*** Opening of Supplied entries ***

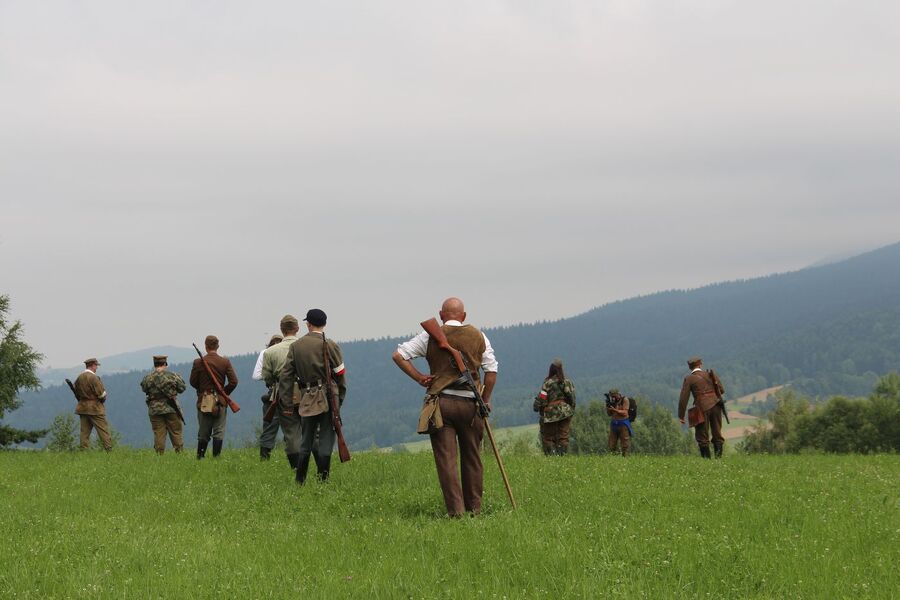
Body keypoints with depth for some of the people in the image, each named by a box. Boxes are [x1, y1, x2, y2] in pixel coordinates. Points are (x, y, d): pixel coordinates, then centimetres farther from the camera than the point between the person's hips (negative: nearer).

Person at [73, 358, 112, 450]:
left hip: (82, 407, 7)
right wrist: (103, 399, 5)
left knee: (85, 431, 8)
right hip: (95, 408, -7)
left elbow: (76, 393, 15)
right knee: (103, 431, -3)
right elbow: (101, 393, -15)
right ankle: (109, 450, -4)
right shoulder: (93, 377, -16)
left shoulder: (79, 378, 7)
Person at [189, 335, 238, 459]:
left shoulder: (198, 363, -4)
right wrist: (225, 393, 8)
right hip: (220, 401, -1)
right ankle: (216, 457, -1)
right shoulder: (225, 362, -4)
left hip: (203, 401, 1)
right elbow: (233, 381, -7)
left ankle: (200, 457, 10)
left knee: (203, 432, 9)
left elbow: (193, 382, 1)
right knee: (219, 431, 3)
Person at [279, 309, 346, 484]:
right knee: (326, 439, 1)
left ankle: (300, 481, 14)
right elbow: (340, 374, -3)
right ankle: (323, 479, -2)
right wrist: (341, 396, 10)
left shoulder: (295, 346, 5)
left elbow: (285, 374, 3)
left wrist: (286, 400, 6)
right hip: (328, 397, -3)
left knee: (306, 441, 12)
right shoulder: (330, 345, -5)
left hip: (306, 398, 3)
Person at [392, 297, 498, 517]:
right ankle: (474, 508, 16)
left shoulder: (430, 337, 2)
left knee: (446, 458, -2)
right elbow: (492, 370, 6)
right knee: (472, 457, 13)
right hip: (470, 403, 2)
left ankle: (455, 510, -11)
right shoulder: (478, 337, 6)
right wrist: (485, 400, 15)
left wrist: (419, 378, 4)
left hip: (441, 403, -2)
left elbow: (398, 355, -2)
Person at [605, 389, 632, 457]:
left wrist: (614, 410, -21)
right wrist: (608, 405, -5)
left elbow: (624, 413, -13)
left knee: (625, 445, -5)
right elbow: (609, 414, 12)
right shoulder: (613, 401, 10)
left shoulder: (625, 400, -7)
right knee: (611, 446, 3)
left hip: (623, 424, -6)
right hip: (614, 424, 6)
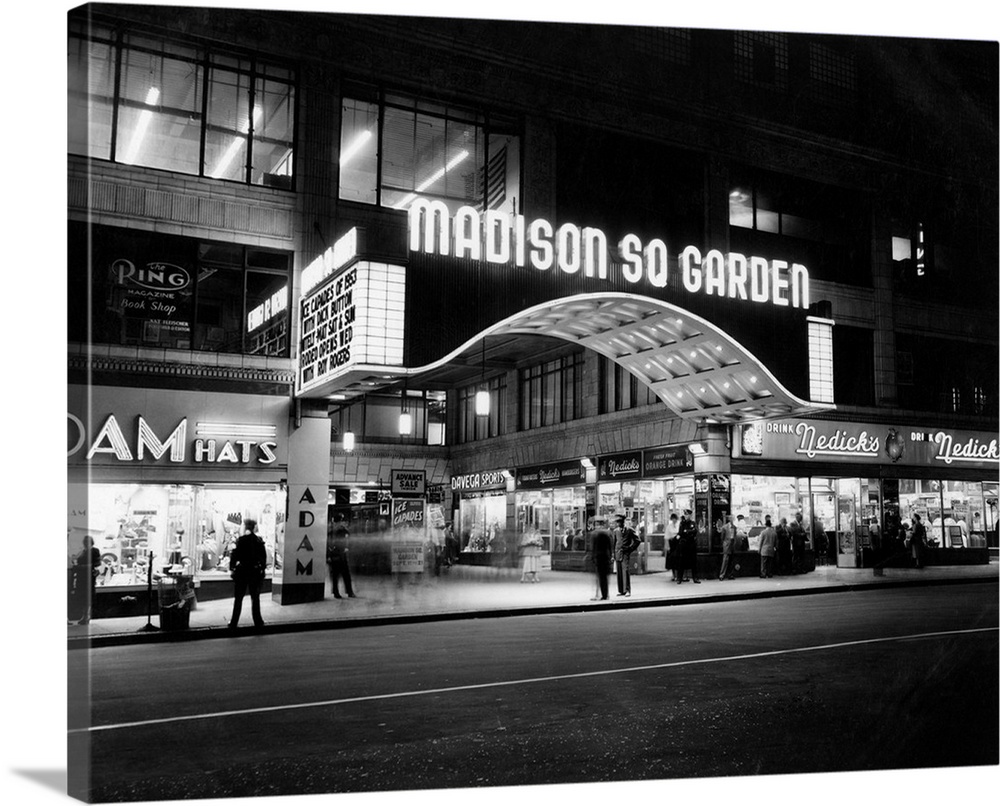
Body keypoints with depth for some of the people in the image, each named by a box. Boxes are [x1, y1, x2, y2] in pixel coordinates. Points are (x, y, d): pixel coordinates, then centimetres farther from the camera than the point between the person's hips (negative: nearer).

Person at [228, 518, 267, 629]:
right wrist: (262, 568, 12)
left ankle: (234, 623, 8)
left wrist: (231, 568, -1)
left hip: (242, 572, -2)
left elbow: (234, 555, -10)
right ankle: (258, 622, 13)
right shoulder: (259, 541, 0)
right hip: (256, 572, 2)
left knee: (238, 598, 8)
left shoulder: (241, 540, -8)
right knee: (255, 598, 12)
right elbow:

*** Close of Supplied entries ***

> **Exercise**: Return, with nothing added or dropped, the line containing "right ankle: (258, 622, 13)" and every line after it to the end of the listing above.

> **Reply to the exercise**:
right ankle: (258, 622, 13)
right shoulder: (259, 541, 0)
right hip: (256, 572, 2)
left knee: (238, 598, 8)
left shoulder: (241, 540, -8)
right knee: (255, 598, 12)
right elbow:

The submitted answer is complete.